Tuesday, March 06, 2012

Sound of Noise: Music for Chaos

Leave it to the anarchist drummers to give avant-garde improvised music a bad name. Of course, to paraphrase Sean Connery in The Russia House, have you ever met an experimental drummer who wasn’t an anarchist? Six radical percussionists hatch plans to perform an ambitious suite for the unsuspecting public, but one counter-terrorism cop really doesn’t want to hear it in Ola Simonsson & Johannes Stjärne Nilsson’s Sound of Noise (trailer here), which opens this Friday in New York.

Amadeus Warnebring is the tone deaf black sheep in an illustrious musical family. Listening to his conductor brother’s command performances is absolute torture for him—and that is conventional symphonic music. He would prefer to find a time bomb at a crime scene than a metronome, but that is exactly what underground musicians Magnus and Sanna leave behind after a little warm up stunt. The former has bigger plans though: a four movement opus titled Music for One City and Six Drummers. As he explains, it is kind of conceptual, involving found sounds with space for improvisation. Warnebring is going to hate it.

Indeed, freely mixing large scale performance art with a driving beat, Magnus’s piece pushes Warnebring to his breaking point. Yet, he still manages to make a strange connection with Sanna that could ultimately save both of them.
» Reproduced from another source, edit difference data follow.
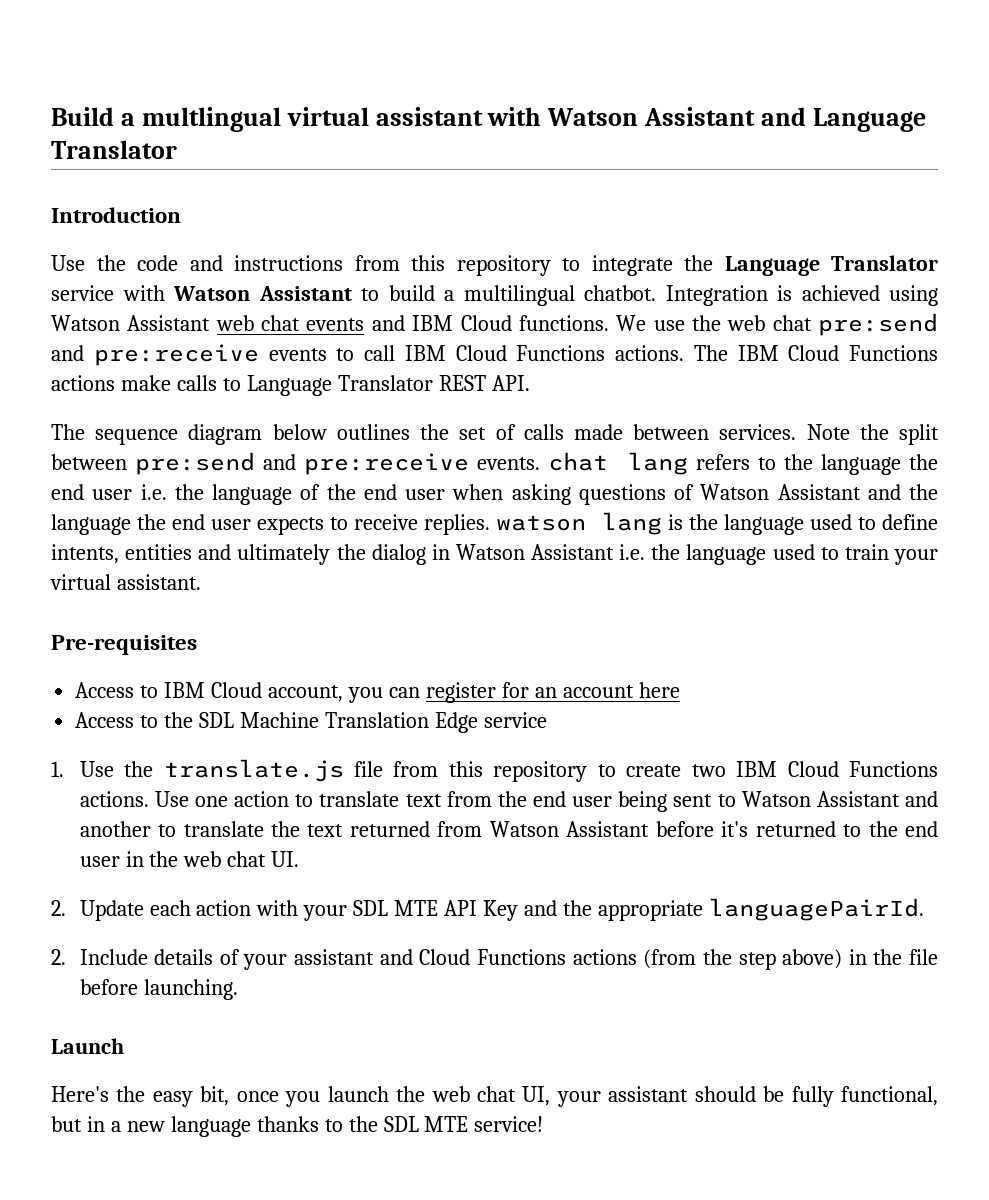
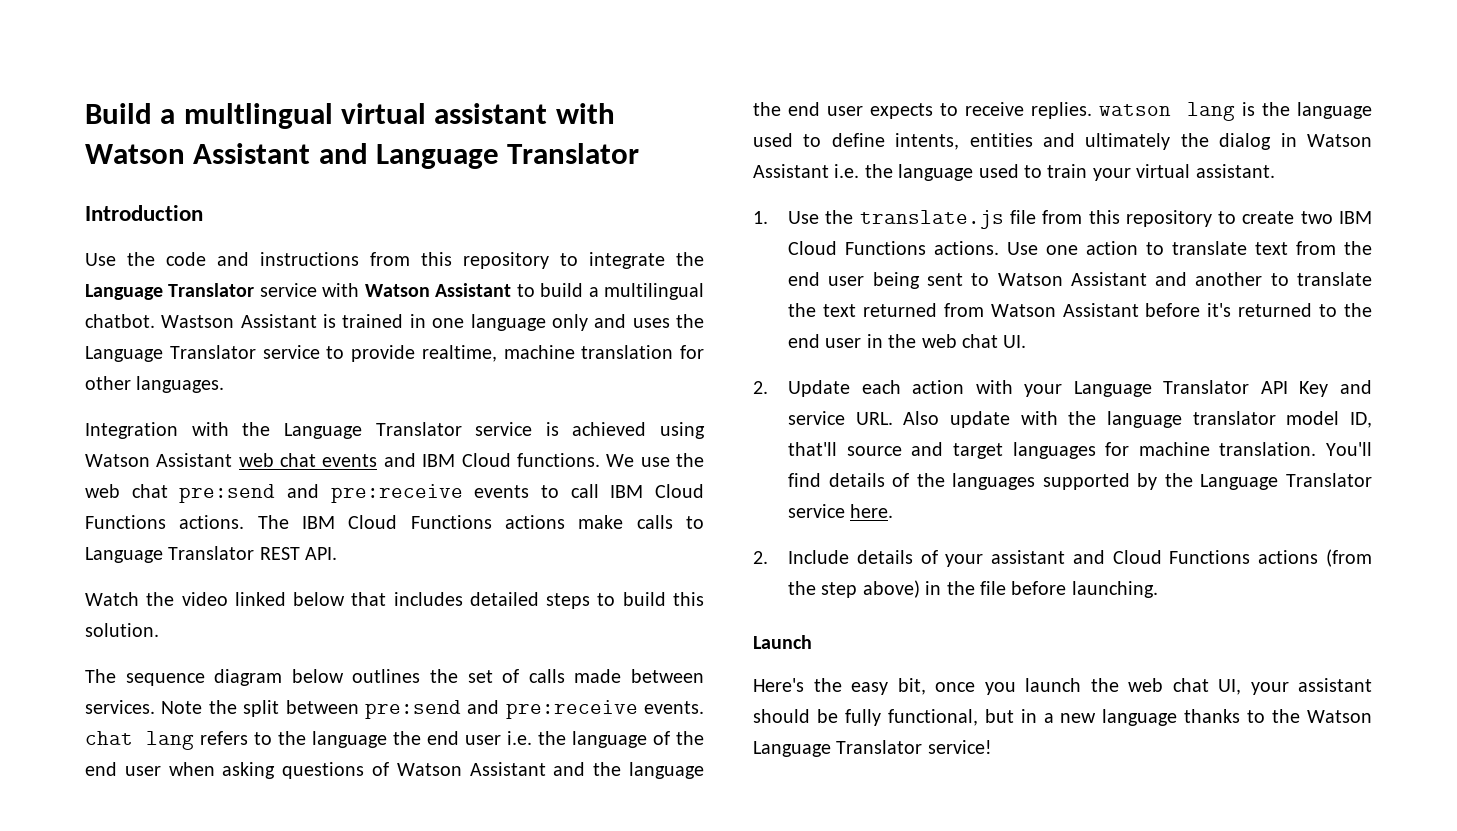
[665,285,768,306] Integration -> [161,314,705,331] [85,345,704,362] [85,376,225,393] [85,422,533,439] Wastson Assistant is trained in one language only and uses the Language Translator service to provide realtime, machine translation for other languages. // Integration with the Language Translator service
(530, 383) none -> [85,592,704,609] [85,623,159,637] // Watch the video linked below that includes detailed steps to build this solution.
[51,635,197,655] [75,682,680,703] [75,712,547,733] // Pre-requisites // Access to IBM Cloud account, you can register for an account here // Access to the SDL Machine Translation Edge service -> (1275, 171) none
[353,900,439,916] SDL MTE -> [1073,380,1250,397] Language Translator
[563,898,924,921] the appropriate languagePairId. -> [788,411,1372,428] [788,442,1372,459] [788,473,1372,490] [788,504,894,518] service URL. Also update with the language translator model ID, that'll source and target languages for machine translation. You'll find details of the languages supported by the Language Translator service here.
[383,1116,469,1132] SDL MTE -> [1307,710,1372,723] [753,740,923,757] Watson Language Translator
For those who frequently read Signal to Noise magazine, this film was produced with exactly you in mind. Anyone who has sat through their share of avant-garde music performances, enthusiastically or reluctantly, will Horshack laugh all the way through Sound. If you have no idea what all that means, you can still enjoy the movie’s inventiveness anyway. Sure, you betcha.

There might be an inclination to co-opt Sound of Noise on behalf of the Occupy This-or-That thugs, but Sanna and her comrades really are all about the music. Indeed, their ideology is their music. As for Warnebring the copper, he unambiguously serves as the film’s sympathetic protagonist. Indeed, Bengt Nilsson is rather shockingly engaging as the neurotic music hater.

Cleverly scripted by Simonsson and co-director Nilsson (well known online for their slightly creepier forerunner short, Music for One Apartment and Six Drummers), Sound of Noise concludes on a note of truer poetic justice than seen in most any film of recent vintage. Getting there is quite a trip too. Highly recommended, it opens this Friday (3/9) in New York at the Cinema Village.